- Data for processing -
— BEGIN —

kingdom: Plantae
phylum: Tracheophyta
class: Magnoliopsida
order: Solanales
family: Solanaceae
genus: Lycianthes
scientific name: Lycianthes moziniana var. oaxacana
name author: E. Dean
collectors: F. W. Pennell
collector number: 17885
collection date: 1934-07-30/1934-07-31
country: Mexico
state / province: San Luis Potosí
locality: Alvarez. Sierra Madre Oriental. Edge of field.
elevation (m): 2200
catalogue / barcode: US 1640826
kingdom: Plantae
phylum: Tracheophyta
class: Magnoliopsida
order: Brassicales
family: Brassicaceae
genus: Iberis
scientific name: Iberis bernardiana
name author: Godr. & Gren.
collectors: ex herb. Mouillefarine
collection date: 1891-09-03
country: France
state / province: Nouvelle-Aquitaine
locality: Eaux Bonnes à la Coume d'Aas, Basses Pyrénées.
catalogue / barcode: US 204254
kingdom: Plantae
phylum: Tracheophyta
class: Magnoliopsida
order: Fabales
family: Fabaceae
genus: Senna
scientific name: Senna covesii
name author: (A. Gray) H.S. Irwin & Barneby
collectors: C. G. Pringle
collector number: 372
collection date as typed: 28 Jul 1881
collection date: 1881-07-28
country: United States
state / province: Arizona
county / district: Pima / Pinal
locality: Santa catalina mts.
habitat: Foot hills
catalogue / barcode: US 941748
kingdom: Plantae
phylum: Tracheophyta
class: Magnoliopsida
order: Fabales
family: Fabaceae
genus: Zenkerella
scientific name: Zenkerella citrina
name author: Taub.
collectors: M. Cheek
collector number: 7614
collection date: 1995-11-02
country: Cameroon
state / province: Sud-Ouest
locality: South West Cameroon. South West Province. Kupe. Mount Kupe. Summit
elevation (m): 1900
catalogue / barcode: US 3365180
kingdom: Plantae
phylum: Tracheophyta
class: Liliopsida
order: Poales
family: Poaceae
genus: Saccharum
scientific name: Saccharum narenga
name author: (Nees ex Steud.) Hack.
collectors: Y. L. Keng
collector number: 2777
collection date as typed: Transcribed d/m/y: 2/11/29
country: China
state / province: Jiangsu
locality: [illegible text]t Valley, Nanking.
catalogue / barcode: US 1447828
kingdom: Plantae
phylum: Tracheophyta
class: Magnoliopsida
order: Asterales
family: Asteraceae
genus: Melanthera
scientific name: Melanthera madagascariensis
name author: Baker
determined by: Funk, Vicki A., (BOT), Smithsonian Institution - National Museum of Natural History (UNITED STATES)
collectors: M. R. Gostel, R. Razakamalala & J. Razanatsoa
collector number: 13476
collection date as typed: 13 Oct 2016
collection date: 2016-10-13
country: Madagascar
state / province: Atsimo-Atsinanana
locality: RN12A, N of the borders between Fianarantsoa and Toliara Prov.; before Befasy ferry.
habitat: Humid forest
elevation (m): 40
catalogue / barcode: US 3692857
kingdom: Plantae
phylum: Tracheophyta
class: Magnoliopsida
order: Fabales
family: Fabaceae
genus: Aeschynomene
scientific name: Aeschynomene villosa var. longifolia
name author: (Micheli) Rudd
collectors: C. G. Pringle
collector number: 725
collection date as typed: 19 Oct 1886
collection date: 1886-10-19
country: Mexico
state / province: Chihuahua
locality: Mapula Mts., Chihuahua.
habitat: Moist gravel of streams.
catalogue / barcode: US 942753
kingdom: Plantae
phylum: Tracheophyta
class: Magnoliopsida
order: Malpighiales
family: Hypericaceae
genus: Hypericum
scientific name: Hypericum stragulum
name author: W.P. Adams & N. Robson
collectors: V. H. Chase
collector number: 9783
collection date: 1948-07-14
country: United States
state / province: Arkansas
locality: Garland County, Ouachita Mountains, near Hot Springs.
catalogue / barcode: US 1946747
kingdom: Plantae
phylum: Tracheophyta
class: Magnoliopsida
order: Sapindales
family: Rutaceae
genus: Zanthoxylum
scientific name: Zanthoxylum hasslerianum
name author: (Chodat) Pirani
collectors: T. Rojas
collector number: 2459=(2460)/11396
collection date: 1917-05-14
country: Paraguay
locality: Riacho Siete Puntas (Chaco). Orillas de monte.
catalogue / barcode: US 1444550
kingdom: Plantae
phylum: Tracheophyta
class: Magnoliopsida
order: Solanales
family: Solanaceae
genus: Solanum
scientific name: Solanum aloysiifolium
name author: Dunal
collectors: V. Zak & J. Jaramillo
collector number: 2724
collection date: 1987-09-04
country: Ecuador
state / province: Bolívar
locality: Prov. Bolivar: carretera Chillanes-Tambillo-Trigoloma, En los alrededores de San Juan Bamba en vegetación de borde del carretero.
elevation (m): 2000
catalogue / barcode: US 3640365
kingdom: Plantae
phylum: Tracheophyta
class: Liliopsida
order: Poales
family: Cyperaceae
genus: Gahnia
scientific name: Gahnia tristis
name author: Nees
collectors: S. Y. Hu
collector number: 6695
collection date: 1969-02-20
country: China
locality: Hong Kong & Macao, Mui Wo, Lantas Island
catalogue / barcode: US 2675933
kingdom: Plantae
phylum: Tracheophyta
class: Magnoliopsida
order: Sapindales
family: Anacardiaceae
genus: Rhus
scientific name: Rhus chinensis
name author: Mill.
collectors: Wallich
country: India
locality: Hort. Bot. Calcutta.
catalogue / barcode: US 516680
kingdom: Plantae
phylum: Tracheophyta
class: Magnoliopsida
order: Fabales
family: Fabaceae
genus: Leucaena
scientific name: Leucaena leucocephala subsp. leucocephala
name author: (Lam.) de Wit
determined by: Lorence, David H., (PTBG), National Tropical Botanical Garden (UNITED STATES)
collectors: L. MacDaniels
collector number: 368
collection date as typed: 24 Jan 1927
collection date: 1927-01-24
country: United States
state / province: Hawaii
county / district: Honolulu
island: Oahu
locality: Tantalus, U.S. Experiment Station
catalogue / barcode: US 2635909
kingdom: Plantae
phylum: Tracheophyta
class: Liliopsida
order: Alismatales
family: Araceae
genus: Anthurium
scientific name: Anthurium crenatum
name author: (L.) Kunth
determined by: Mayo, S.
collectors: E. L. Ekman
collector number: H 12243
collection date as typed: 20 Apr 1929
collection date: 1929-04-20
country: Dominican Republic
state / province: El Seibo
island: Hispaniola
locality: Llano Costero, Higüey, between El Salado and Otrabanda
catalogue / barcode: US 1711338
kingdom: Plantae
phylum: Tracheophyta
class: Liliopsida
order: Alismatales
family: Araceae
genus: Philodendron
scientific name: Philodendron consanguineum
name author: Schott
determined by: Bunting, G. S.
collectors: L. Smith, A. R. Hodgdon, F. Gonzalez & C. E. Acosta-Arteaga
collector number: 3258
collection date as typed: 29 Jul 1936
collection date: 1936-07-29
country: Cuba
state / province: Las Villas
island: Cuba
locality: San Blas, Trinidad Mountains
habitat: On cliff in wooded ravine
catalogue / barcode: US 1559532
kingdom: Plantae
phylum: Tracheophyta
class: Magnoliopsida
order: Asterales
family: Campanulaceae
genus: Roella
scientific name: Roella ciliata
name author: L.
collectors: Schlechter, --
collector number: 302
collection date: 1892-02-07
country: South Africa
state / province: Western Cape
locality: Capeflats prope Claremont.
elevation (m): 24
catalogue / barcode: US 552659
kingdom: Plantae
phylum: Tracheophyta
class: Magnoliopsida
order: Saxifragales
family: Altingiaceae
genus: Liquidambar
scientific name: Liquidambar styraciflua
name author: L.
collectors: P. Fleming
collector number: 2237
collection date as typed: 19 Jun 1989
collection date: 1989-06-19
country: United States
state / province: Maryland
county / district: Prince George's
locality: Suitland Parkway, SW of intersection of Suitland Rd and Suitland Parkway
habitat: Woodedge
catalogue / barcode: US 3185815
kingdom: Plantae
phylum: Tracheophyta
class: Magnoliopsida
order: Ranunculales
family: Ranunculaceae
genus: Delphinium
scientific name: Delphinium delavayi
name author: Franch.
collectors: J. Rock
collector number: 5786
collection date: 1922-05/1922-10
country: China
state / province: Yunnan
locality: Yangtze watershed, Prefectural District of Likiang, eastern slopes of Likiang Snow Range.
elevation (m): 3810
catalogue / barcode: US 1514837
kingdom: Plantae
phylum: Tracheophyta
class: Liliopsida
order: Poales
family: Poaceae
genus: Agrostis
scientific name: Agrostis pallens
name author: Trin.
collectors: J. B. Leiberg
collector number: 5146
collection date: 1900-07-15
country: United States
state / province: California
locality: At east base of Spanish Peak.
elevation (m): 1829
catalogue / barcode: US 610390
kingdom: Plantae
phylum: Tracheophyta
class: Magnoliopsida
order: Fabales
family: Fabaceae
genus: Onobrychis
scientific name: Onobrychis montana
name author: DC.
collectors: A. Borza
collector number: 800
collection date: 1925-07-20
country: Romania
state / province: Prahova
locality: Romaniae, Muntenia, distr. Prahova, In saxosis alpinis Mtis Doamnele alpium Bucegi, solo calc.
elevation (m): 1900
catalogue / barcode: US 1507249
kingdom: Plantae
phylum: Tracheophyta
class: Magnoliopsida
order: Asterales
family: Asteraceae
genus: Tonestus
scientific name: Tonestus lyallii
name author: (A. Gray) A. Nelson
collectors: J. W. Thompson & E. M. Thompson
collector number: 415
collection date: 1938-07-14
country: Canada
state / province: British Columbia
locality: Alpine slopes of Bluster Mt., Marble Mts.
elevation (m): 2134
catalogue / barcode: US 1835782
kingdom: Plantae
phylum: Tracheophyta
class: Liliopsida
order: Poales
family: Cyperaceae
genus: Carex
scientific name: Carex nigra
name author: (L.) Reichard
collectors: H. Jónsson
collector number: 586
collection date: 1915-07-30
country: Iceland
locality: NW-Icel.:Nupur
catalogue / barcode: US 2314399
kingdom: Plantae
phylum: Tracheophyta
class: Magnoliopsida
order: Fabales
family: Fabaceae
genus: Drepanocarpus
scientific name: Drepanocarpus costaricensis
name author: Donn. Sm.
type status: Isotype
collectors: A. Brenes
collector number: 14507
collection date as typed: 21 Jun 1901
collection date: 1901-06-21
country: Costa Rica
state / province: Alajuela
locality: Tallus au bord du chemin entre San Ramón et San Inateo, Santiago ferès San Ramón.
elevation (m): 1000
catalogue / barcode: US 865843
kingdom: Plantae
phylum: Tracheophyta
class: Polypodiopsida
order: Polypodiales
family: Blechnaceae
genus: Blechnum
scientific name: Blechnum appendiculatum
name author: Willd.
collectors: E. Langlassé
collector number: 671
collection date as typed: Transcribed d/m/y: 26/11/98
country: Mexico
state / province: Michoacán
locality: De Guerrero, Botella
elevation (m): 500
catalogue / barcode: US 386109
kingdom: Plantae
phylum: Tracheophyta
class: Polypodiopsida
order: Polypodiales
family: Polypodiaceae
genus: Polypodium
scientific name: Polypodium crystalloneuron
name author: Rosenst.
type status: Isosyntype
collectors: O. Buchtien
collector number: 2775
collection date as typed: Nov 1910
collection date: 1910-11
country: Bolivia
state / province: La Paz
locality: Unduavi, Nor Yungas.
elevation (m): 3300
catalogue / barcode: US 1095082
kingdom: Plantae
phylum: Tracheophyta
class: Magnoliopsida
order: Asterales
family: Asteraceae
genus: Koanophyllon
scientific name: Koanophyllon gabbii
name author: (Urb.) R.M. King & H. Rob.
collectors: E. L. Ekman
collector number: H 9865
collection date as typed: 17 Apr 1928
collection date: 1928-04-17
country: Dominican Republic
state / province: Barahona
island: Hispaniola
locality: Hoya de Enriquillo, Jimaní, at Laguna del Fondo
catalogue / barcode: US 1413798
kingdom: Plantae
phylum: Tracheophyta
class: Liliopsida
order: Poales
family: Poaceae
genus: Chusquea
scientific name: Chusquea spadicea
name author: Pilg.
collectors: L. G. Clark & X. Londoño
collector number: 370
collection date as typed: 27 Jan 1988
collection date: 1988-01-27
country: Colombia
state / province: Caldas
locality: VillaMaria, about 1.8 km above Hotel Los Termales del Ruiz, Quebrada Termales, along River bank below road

— END —

- Problem details -
Turn the stretch of the listing from the line containing "locality: Yangtze watershed, Prefectural" through the line containing "scientific name: Agrostis pallens" into a Markdown table with the columns Row and Line, giving each line its row number and leaving out blank lines.

- Response for this exercise -
| Row | Line |
|---|---|
| 1 | locality: Yangtze watershed, Prefectural District of Likiang, eastern slopes of Likiang Snow Range. |
| 2 | elevation (m): 3810 |
| 3 | catalogue / barcode: US 1514837 |
| 4 | kingdom: Plantae |
| 5 | phylum: Tracheophyta |
| 6 | class: Liliopsida |
| 7 | order: Poales |
| 8 | family: Poaceae |
| 9 | genus: Agrostis |
| 10 | scientific name: Agrostis pallens |